A bevy of blind baby “dragons” may soon hatch in a Slovenian cave.
Biologists at Postojna Cave, a 15-mile-long (24 kilometers) cave system in southwestern Slovenia, are waiting with bated breath for the arrival of up to 55 baby olms (Proteus anguinus). These underground animals are also known as European cavesalamanders, but locals call them “human fish,” said Stanley Sessions, a biologist at Hartwick College in New York and a Fulbright scholar at the University of Ljubljana, Slovenia. That’s because their cave-adapted skin lacks pigment and is a fleshy pinkish-white color.
Olms are the largest of all cave-adapted animals, but they have long been enigmatic, Sessions and his colleague, Lilijana Bizjak Mali, of the University of Slovenia, wrote in an email to Live Science. They can grow up to 16 inches (40 centimeters) long. In the 1600s, people saw the long, slim bodies of these salamanders washed out of their cave habitats by rain and mistook them for baby dragons — an understandable impression, given the olms’ frilly gills, which look a bit like the neck frill of a fantastical dragon. The salamanders are blind, but very sensitive to smell, taste, sound and even electric fields, studies have found.
Postojna Cave is a major tourist attraction, complete with an aquarium where visitors can see olms in captivity. On Jan. 30, a tour guide noticed a single olm egg attached to the glass. This marked the beginning of the 20-day period in which olms can lay up to 60 eggs. Since then, biologists have counted 55 eggs, mostly clinging to the bottom of a rock and guarded zealously by the olm mother.

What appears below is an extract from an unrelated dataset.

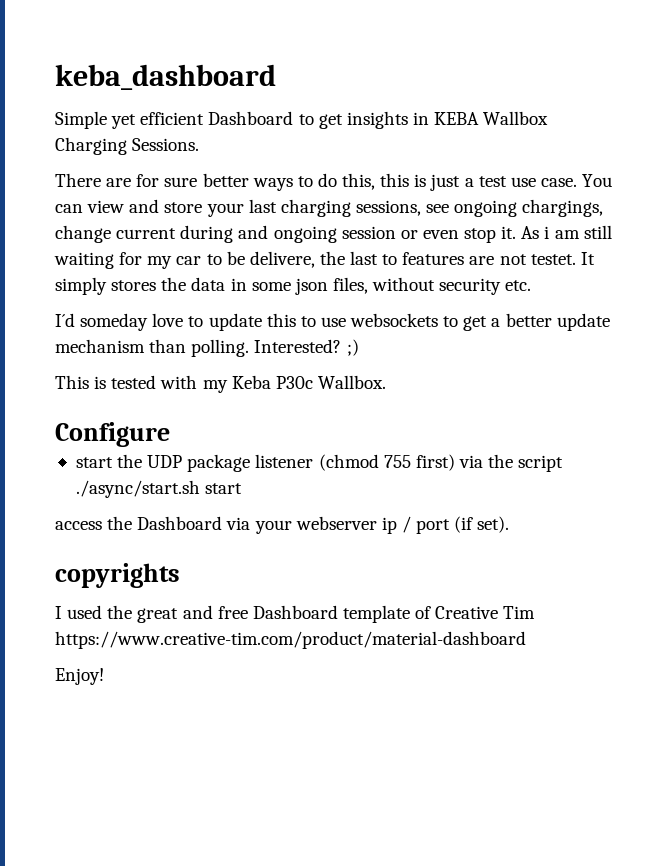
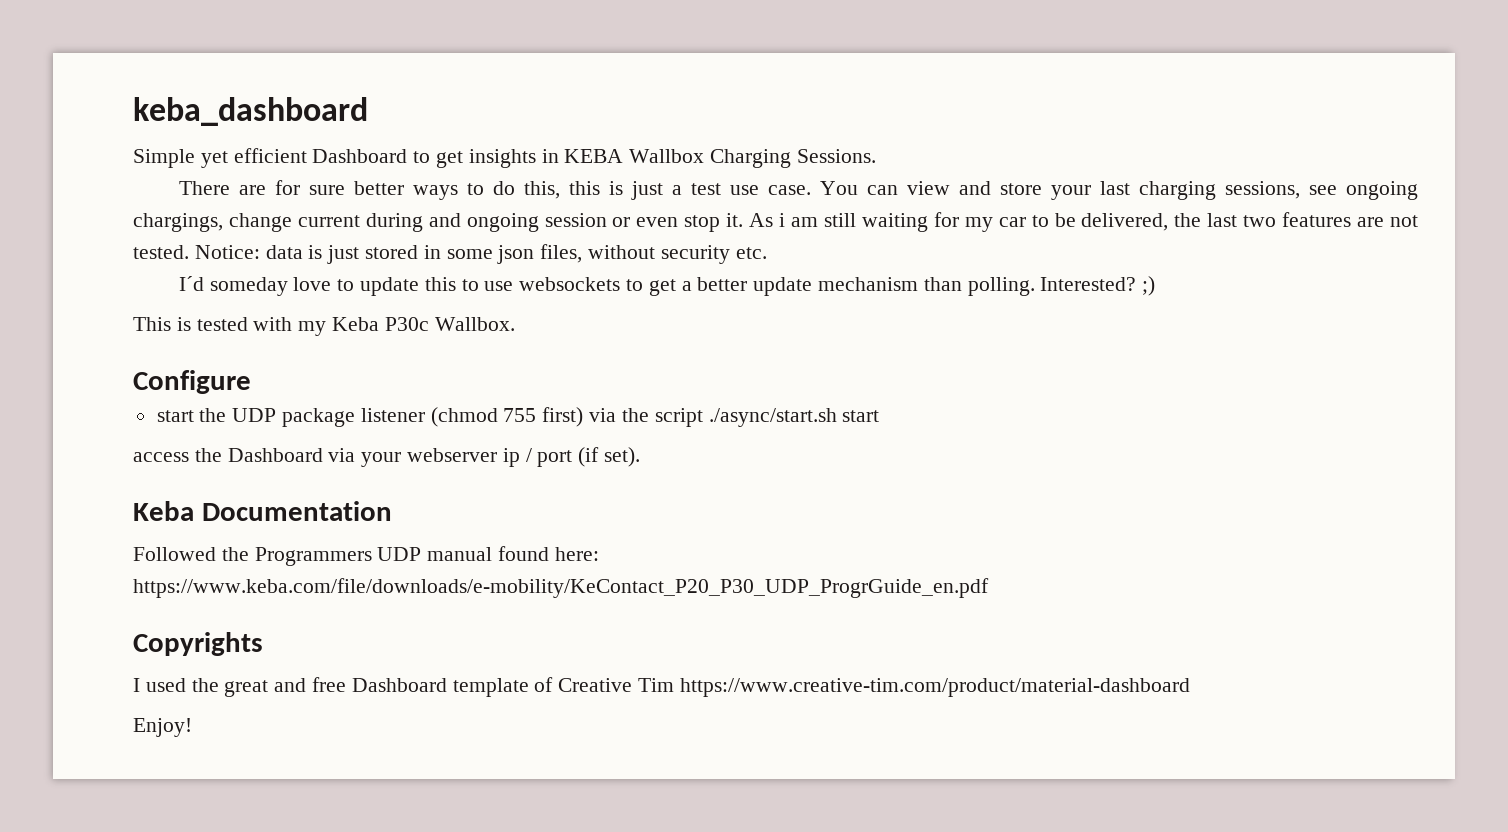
[249,251,315,268] delivere, -> [1081,213,1169,231] delivered,
[382,254,398,265] to -> [1243,215,1277,227] two
[530,252,595,265] [55,277,226,295] testet. It simply stores the data -> [133,245,419,264] tested. Notice: data is just stored
[55,563,180,588] copyrights -> [133,501,392,521] [133,546,599,566] [133,578,989,598] [133,632,263,656] Keba Documentation // Followed the Programmers UDP manual found here: https://www.keba.com/file/downloads/e-mobility/KeContact_P20_P30_UDP_ProgrGuide_en.pdf // Copyrights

The appearance of the eggs is occasion for excitement among biologists because rearing olms in captivity is difficult, Sessions and Mali wrote. What’s more, olms live life in the slow lane: They don’t reach sexual maturity until age 14, and they can live to be at least 70 years old. Their metabolisim is so slow that olms can go without food for up to 10 years. They also have an unusually large genome, Sessions and Mali said, with about 15 times as many base pairs of nucleotides as humans.
Olm embryos usually take about 4 months to reach the hatching stage, the researchers said, so the aquarium can expect spring babies. An infrared camera allows tourists to see the eggs without approaching the olm tank. It’s not clear how many of the 55 eggs will actually hatch, but the offspring will look and function like mini-adults, Sessions and Mali said.
“As far as we know, the newly hatched Proteus larvae simply disperse soon after hatching, which is a good thing since the mother or other Proteus could eat them,” the researchers wrote.
Oddly, the embryonic olms will develop functional eyes, but their eyes degenerate after the early larval stage. By adulthood, the eyes are “nearly useless dots,” Sessions and Mali said.